Judah's eminence as a scholar, who gave to this period its distinctive impression, was characterised at an early date by the saying that since the time of Moses, the Torah and greatness were united in no one to the same extent as in Judah I.
Two of Judah's sons assumed positions of authority after his death: Gamaliel succeeded him as nasi, while Shimon became hakham of his yeshiva.
According to some Midrashic and Kabbalistic legends, Judah ha-Nasi had a son named Yaavetz who ascended to Heaven without experiencing death.
Talmudic narratives
Various stories are told about Judah, illustrating different aspects of his character.It is said that once he saw a calf being led to the slaughtering-block, which looked at him with tearful eyes, as if seeking protection. He said to it: "Go; for you were created for this purpose!" Due to this unkind attitude toward the suffering animal, he was punished with years of illness. Later, when his maid was about to kill some small animals which were in their house, he said to her: "Let them live, for it is written: ' tender mercies are over all his works'." After this demonstration of compassion, his illness ceased. Judah also once said, "One who is ignorant of the Torah should not eat meat." The prayer he prescribed upon eating meat or eggs also indicates an appreciation of animal life: "Blessed be the Lord who has created many souls, in order to support by them the soul of every living being."
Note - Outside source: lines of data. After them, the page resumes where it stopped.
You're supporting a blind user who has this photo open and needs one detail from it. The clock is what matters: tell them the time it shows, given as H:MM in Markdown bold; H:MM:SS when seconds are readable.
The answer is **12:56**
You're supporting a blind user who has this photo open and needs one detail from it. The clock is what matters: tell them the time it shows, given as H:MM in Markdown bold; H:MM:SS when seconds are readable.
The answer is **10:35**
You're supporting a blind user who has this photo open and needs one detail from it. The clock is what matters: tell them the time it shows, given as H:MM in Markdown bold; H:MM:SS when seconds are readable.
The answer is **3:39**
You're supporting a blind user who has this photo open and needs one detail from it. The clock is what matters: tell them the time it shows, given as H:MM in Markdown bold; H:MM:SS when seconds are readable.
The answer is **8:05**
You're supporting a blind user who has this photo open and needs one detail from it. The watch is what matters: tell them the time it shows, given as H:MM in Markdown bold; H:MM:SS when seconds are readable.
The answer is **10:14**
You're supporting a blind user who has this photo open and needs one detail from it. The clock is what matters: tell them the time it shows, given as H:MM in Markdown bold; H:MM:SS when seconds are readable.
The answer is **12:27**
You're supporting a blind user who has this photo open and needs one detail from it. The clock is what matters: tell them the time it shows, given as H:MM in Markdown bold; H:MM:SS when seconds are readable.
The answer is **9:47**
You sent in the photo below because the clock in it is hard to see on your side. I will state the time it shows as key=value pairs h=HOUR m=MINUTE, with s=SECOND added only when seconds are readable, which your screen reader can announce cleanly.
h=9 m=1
He exclaimed, sobbing, in reference to three different stories of martyrs whose deaths made them worthy of future life: "One man earns his world in an hour, while another requires many years". He began to weep when Elisha ben Abuyah's daughters, who were soliciting alms, reminded him of their father's learning. In a legend relating to his meeting with Pinchas ben Yair, he is described as tearfully admiring the pious Pinchas' unswerving steadfastness, protected by a higher power. He was frequently interrupted by tears when explaining Lamentations 2:2 and illustrating the passage by stories of the destruction of Jerusalem and of the Temple. While explaining certain passages of Scripture, he was reminded of divine judgment and of the uncertainty of acquittal, and began to cry. Hiyya found him weeping during his last illness because death was about to deprive him of the opportunity of studying the Torah and of fulfilling the commandments.
Once, when at a meal his students expressed their preference for soft tongue, he made this an opportunity to say, "May your tongues be soft in your mutual intercourse".
Before he died, Judah said: "I need my sons!... Let the lamp continue to burn in its usual place; let the table be set in its usual place; let the bed be made in its usual place."